I have been in several spots where there is free wifi.

My stiletto keeps asking me for a username and password at these spots while someone with a laptop can simply connect with no problems.

No matter what I type in, the stiletto can never connect.

I have googled a few website for tips but no luck.

Any help would be greatly appreciated.

thanks


----------



## philmalik (Mar 26, 2007)

Over 150 people looked at this message, but no one can help me out?!?!?


----------



## RASCAL01 (Aug 2, 2006)

A shoe phone! what a concept...


----------



## wxguy (Feb 17, 2008)

Might be your unit is picking up secured wifi's rather than an open one at your location. It doesn't give you a choice of sources, just tries to connect to the strongest signal.

Just the other day I had mine in the car and clicked the internet option. It connected to an open linksys in the neighborhood rather than my secured wifi that I thought would have been stronger.

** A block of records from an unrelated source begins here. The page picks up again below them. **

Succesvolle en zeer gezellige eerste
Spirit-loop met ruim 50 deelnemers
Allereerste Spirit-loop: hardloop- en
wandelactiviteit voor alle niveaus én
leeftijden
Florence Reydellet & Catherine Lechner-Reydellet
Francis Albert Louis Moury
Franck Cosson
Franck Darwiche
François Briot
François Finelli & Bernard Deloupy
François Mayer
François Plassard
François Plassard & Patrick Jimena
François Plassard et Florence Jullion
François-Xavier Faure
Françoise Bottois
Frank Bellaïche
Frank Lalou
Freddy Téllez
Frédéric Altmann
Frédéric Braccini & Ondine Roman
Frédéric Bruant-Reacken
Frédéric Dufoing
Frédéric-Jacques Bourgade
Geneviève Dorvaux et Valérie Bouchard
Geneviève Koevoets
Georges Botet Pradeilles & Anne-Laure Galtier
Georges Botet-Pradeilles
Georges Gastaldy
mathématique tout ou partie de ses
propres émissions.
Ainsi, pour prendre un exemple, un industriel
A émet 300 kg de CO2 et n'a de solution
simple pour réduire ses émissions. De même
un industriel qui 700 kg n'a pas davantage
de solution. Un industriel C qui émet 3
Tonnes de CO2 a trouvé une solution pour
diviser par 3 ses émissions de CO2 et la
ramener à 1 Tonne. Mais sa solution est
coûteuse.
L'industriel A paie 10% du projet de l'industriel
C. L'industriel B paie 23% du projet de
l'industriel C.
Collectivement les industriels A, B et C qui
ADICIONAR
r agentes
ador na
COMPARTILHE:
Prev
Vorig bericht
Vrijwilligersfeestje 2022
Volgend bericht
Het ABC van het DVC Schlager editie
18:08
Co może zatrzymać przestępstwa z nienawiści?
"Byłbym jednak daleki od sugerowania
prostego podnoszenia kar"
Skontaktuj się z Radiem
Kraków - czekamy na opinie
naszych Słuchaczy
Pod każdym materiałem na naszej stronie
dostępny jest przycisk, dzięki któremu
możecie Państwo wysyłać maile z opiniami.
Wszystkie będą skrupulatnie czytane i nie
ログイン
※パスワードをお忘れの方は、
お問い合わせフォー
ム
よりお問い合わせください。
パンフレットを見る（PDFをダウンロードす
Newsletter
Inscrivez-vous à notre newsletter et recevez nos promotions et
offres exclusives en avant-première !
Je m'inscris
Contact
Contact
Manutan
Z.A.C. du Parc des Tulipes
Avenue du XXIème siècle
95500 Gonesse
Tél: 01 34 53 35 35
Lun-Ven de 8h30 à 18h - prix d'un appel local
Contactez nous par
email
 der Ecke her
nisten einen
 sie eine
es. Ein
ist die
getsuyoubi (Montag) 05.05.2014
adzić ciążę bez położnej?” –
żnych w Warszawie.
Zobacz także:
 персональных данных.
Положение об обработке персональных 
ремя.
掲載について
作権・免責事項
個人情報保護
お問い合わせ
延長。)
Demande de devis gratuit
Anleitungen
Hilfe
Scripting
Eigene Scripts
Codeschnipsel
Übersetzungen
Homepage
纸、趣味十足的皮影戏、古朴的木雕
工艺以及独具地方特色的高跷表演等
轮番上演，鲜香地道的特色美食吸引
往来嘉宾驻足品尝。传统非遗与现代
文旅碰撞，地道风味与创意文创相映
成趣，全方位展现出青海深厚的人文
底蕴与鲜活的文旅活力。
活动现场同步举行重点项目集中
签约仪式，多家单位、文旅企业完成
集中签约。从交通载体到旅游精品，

Just a crap shoot I guess.



philmalik said:


> I have been in several spots where there is free wifi.
> 
> My stiletto keeps asking me for a username and password at these spots while someone with a laptop can simply connect with no problems.
> 
> ...


----------



## philmalik (Mar 26, 2007)

I have this problem trying to logon to unsecure free wifi networks. Keeps asking me for logon id and password when none is needed.


----------



## shabadoo25 (Jun 30, 2009)

Even though these sites have "free wifi," many of them make you accept terms of agreement and log on before using it. I'm not sure the stiletto can properly navigate through this situation.


----------



## Mark Walters (Sep 21, 2009)

philmalik said:


> I have this problem trying to logon to unsecure free wifi networks. Keeps asking me for logon id and password when none is needed.


delete the networks you have on your stiletto and retry


----------